The display outputs have been tweaked here as well, and you get two HDMI ports to accommodate a VR headset and HDMI monitor at the same time.
When it comes to cooling, you’ll find a dedicated VRM heatsink that sits directly on top of the PCB to provide cooling for the memory modules. A nickel-plated copper base plate is in direct contact with the GPU, and it wicks heat away to the main heatsink.
In addition, a secondary metal plate can be found to one side of the main heatsink (which is actually comprised of two separate fin stacks) and these make contact with the chokes and other circuitry to further assist with cooling. In the picture below, you can see part of this metal plate and how it extends around to the display bracket.
When it comes to the VRM circuitry, MSI hasn’t bothered with phase doublers, opting instead for eight real phases for the GPU and two for the memory system. That said, we should stress that the number of phases doesn’t mean much, and it’s the quality of the implementation that matters more when it comes to overclocking. The card also comes with two 8-pin connectors for power, which is pretty par for the course at this point.
The card also comes with a metal backplate for added structural support, but unlike what we saw on the Aorus card, the backplate hasn't been co-opted into the card's cooling solution at all.
However, this is also one of the lower clocked cards, even in OC Mode.
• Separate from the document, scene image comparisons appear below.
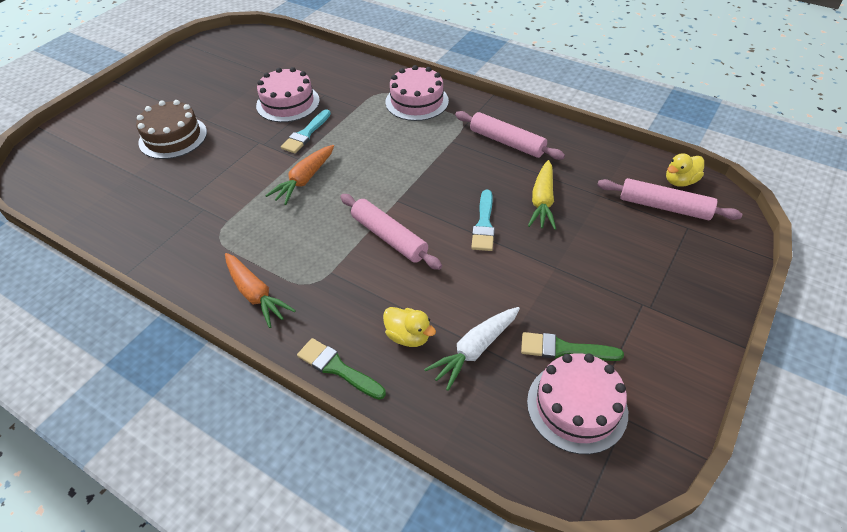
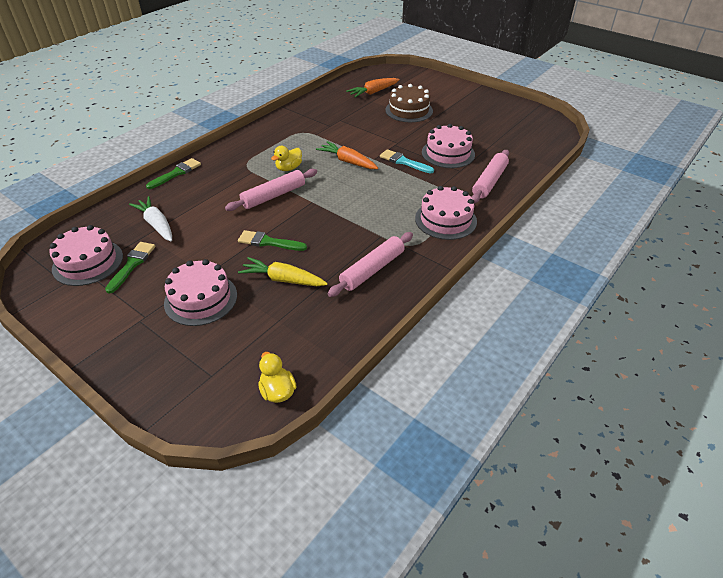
camera: 95 degrees right, 5 degrees down
(256, 294) = (246, 146): orange carrot -> orange carrot (373, 92)
(408, 336) = (183, 199): yellow duck -> yellow duck (289, 168)
(484, 224) = (268, 242): turquoise brush -> green brush
(596, 261) = (201, 299): none -> pink cake
(664, 207) = (245, 365): pink rolling pin -> pink rolling pin (489, 182)

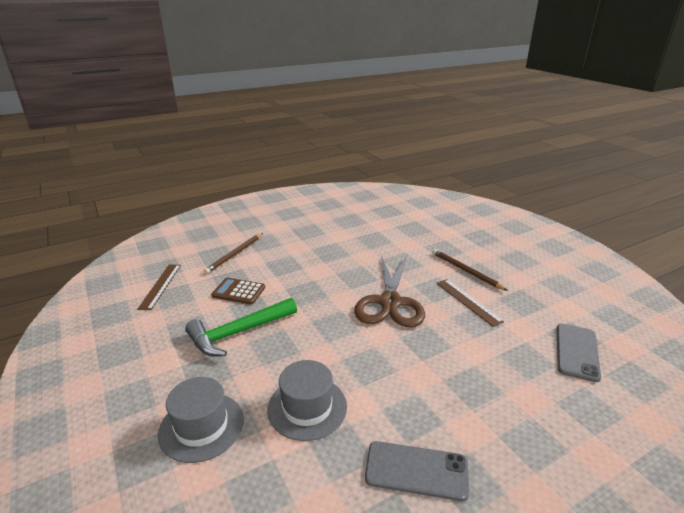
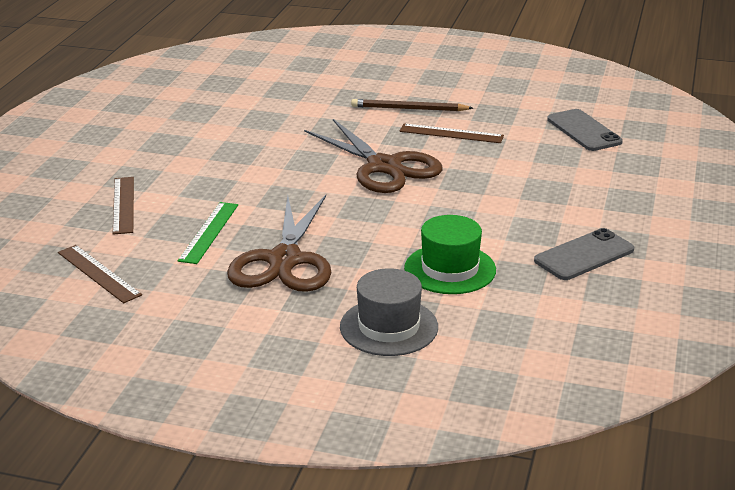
camera: 45 degrees left, 0 degrees up
(235, 254) = (123, 205): brown pencil -> brown ruler
(238, 291) = (209, 232): brown calculator -> green ruler
(238, 333) = (285, 260): green hammer -> brown scissors
(307, 407) = (450, 269): grey hat -> green hat

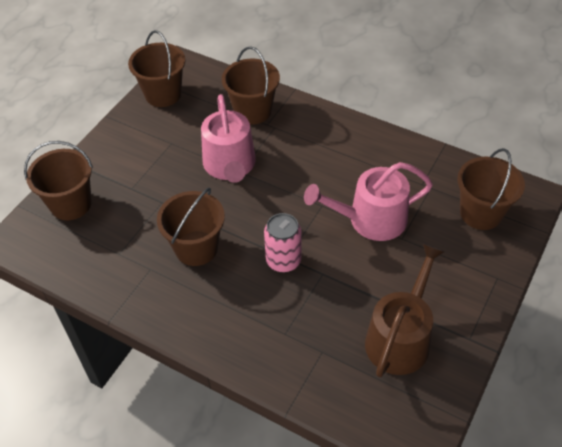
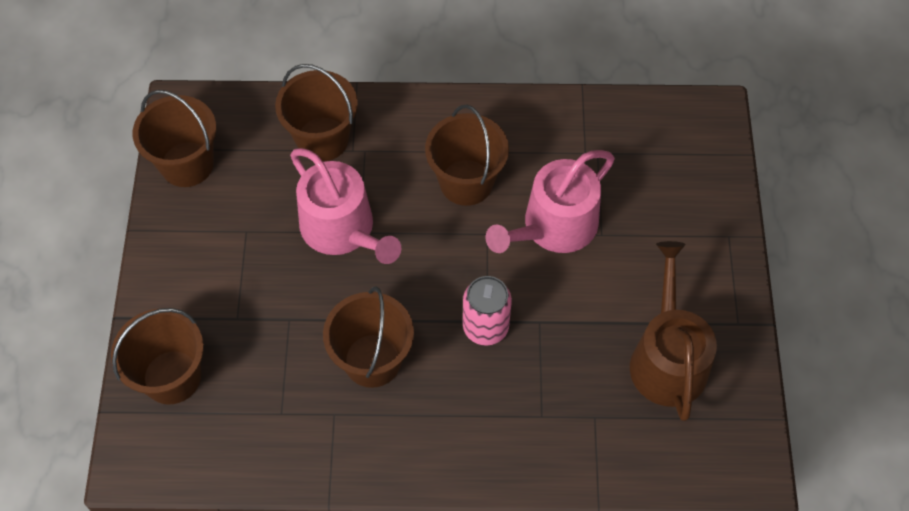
camera: 30 degrees left, 10 degrees up
(481, 213) = (670, 162): brown bucket -> brown bucket (466, 182)

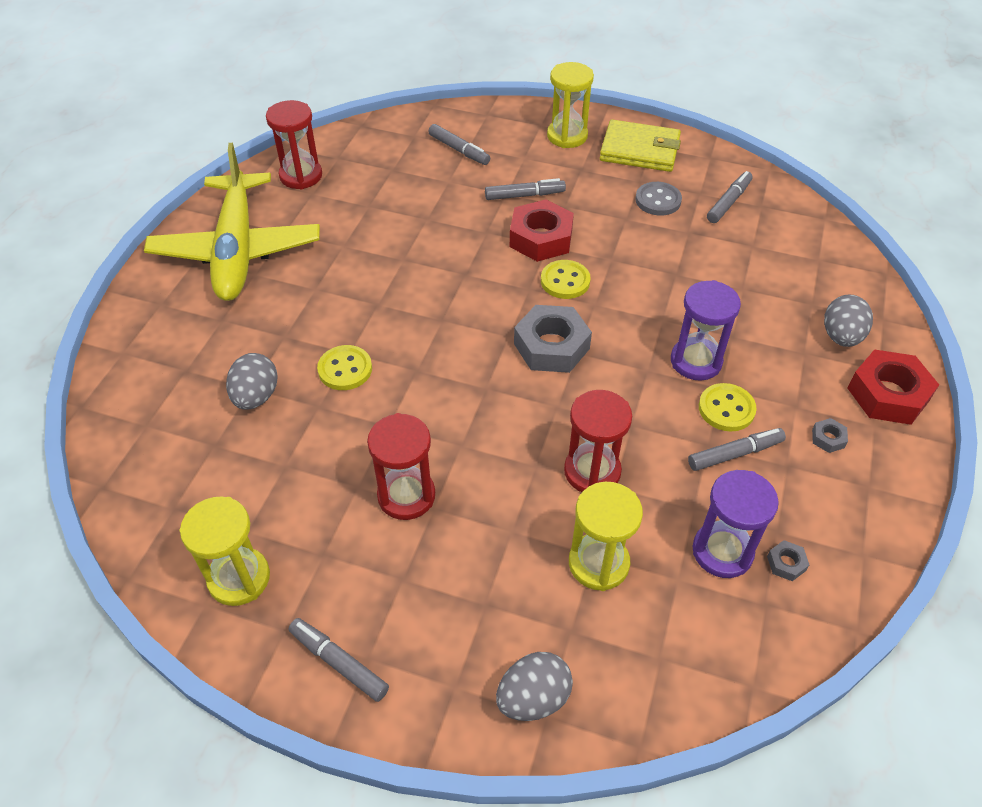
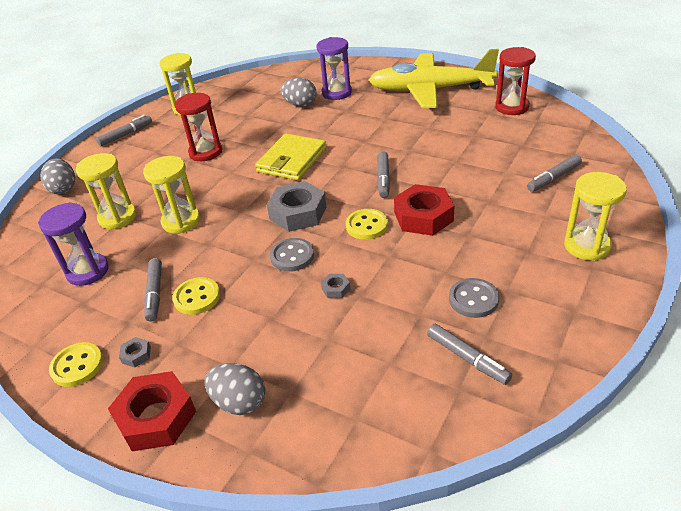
camera: 105 degrees right, 10 degrees down
(345, 369) = (309, 131): yellow button -> yellow button (77, 366)
(524, 195) = (484, 211): grey marker -> grey marker (383, 179)
(592, 471) = (181, 221): red hourglass -> yellow hourglass
(633, 336) = (292, 256): none -> grey button
(640, 150) = (566, 298): yellow wallet -> yellow wallet (292, 160)
(696, 361) = (252, 288): purple hourglass -> purple hourglass (336, 93)
(786, 563) = (58, 301): grey nut -> grey nut (336, 289)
Its 1,569MHz base clock puts it in the same company as the GALAX card, but you’ll need to download the MSI Gaming App to get the extra boost as the card runs in the lower clocked Gaming Mode by default.
This is one of the more affordable cards in this shootout at S$1,279, and while it doesn't come with fancy features such as extra display connectors, fan headers, or even an LCD panel, it's still a very well-rounded offering for those of you who don't need the additional features.